在打开的文件的排序行中进行二分搜索(未加载到内存中)

发布于 2025-01-09 02:35:36 字数 543 浏览 0 评论 0原文

我有一个数千兆字节的文本文件,并且对数百万行进行了排序:

aaaaa
bcijkjf
dfsdf
gdfgdfhqiuzhf
zzdiszfhj

如何在不将整个文件加载到内存中的情况下,通过二分搜索来搜索一行是否存在? (行数可能是 O(log n))

文件的行中是否有类似 bisect.bisect_left 的函数 f = open('file.txt', 'r') 在 Python 库中?

窗口最初为[a, b] = [0, file_size]。然后它会在文件中的位置 m=(a+b)/2 处查找,查找下一个 \n,并读取以下行 l< /代码>。如果要搜索的模式小于或大于 l(按字典顺序),则我们继续搜索 [m, b][a, m]< /代码>。在我自己推出之前,Python 中是否存在这个?

I have a text file of multiple gigabytes, and the millions of lines are sorted:

aaaaa
bcijkjf
dfsdf
gdfgdfhqiuzhf
zzdiszfhj

How is it possible, without loading the whole file in memory, to search if a line is existent, with a bisection search? (Possibly in O(log n) in the number of lines)

Is there a function like bisect.bisect_left among the lines of a file f = open('file.txt', 'r') in the Python library?

The window would initially be [a, b] = [0, file_size]. Then it would seek in the file at position m=(a+b)/2, look for the next \n, and read the following line l. If the pattern to search is smaller or greater than l (with lexicographic order), then we continue on [m, b] or [a, m]. Before rolling my own, does this exist in Python?

如果你对这篇内容有疑问,欢迎到本站社区发帖提问 参与讨论,获取更多帮助,或者扫码二维码加入 Web 技术交流群。

扫码二维码加入Web技术交流群

发布评论

需要 登录 才能够评论, 你可以免费 注册 一个本站的账号。

评论(1

七堇年 2025-01-16 02:35:36

您可以使用 mmap 内置模块。它提供对文件的随机访问(即,文件的行为类似于存储在文件系统中的大字节数组)。您可以在此处找到更多信息。

import mmap

def bisect_search(file_path, line):
    line = line.encode()
    with open(file_path, 'r+b') as f:
        mm = mmap.mmap(f.fileno(), 0)
        lo = 0
        hi = mm.size()
        while lo < hi:
            mid = (lo + hi) // 2
            left_endl_idx = mm.rfind(b'\n', lo, mid)
            right_endl_idx = mm.find(b'\n', mid, hi)
            if left_endl_idx == -1:
                left_endl_idx = lo - 1
            if right_endl_idx == -1:
                right_endl_idx = hi
            mid_line = mm[left_endl_idx + 1: right_endl_idx]
            if mid_line == line:
                return True
            if mid_line < line:
                lo = right_endl_idx + 1
            else:
                hi = left_endl_idx
    return False

如果文件中存在 line,则该函数返回 True,否则返回 False。

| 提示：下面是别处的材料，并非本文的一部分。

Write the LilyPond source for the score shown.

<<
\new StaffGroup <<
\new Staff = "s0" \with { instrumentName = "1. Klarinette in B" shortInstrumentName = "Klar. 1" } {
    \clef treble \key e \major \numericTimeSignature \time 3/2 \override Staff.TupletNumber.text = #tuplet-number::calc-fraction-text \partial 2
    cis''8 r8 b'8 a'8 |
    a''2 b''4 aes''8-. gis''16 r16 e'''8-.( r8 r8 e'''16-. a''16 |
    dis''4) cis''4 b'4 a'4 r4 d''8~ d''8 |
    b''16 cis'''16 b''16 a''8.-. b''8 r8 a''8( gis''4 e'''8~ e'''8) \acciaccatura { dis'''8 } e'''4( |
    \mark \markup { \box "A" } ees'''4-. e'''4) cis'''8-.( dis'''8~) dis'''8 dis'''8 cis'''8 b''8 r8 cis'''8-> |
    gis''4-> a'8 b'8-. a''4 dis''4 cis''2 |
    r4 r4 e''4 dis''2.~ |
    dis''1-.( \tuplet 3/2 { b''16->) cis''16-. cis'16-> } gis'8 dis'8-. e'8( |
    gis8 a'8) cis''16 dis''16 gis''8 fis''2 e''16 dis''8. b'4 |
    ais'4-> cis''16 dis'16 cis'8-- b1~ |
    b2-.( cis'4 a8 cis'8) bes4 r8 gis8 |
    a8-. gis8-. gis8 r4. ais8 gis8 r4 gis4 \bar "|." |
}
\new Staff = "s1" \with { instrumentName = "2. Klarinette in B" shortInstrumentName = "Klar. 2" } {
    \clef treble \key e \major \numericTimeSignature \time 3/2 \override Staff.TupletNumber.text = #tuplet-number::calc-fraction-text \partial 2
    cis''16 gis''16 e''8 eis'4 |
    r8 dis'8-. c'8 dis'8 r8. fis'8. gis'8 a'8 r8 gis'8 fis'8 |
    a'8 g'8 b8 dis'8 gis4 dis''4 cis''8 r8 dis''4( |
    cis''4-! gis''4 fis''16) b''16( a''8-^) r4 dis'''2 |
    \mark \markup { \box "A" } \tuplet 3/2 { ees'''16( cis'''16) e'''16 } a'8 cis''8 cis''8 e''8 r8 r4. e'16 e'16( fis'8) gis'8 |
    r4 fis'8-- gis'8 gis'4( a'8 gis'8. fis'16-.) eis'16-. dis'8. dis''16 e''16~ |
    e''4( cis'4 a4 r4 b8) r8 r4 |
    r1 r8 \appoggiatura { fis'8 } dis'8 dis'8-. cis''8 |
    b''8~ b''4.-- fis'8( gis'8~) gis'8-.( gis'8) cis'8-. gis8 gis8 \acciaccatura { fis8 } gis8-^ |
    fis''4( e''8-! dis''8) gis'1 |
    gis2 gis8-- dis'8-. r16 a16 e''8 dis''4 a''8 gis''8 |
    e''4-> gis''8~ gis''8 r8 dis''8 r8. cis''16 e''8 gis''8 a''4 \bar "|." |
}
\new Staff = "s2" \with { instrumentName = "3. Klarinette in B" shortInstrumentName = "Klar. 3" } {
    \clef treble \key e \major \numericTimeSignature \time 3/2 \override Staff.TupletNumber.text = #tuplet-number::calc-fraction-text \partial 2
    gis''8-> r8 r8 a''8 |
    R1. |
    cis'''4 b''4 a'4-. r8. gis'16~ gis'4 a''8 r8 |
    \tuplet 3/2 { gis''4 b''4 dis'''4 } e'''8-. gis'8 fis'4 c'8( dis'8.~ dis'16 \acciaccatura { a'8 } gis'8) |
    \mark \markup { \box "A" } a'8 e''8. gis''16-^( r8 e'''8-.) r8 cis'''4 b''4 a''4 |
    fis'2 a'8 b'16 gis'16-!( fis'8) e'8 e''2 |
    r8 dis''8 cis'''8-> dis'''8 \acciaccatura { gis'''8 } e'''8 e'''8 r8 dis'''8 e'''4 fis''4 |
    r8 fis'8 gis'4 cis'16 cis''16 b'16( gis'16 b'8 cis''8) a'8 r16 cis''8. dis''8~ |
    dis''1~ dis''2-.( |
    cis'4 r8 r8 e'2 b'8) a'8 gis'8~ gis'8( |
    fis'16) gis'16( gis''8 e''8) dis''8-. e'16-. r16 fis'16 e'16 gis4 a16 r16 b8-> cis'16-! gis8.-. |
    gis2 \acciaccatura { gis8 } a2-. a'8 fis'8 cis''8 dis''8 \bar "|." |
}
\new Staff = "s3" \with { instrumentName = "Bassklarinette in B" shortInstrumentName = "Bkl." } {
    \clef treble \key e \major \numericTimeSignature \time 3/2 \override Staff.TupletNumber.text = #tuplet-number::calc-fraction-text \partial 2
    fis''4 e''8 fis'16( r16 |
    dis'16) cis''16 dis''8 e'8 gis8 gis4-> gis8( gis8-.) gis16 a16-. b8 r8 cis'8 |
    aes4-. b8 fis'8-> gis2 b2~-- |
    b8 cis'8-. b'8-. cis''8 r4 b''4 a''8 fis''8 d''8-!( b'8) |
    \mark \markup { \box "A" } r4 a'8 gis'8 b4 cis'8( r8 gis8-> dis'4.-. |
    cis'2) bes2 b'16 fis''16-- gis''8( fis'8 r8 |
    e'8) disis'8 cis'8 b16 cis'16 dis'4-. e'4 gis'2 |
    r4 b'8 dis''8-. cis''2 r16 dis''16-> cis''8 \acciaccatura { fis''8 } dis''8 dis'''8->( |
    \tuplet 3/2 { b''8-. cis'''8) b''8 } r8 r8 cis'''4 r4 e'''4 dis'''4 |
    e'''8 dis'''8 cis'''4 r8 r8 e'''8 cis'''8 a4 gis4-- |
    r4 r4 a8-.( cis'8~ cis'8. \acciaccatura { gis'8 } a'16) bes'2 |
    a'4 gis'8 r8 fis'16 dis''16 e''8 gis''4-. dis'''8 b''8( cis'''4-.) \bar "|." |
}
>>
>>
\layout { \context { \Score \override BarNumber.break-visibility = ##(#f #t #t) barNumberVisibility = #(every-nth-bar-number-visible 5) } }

让我们使用以下 myfile.txt 文件来运行一些示例:

aaaaa
bcijkjf
dfsdf
gdfgdfhqiuzhf
zzdiszfhj
>>> bisect_search('myfile.txt', 'hello')
False
>>> bisect_search('myfile.txt', 'aaaaa')
True
>>> bisect_search('myfile.txt', 'aaaa')
False
>>> bisect_search('myfile.txt', 'dfsdf')
True
>>> bisect_search('myfile.txt', 'zzdiszfhjj')
False

此函数应该比大文件上的线性搜索快得多。

注意:此代码适用于 \n 结尾,目前不适用于 \r\n Windows 风格的结尾(OP 不需要)。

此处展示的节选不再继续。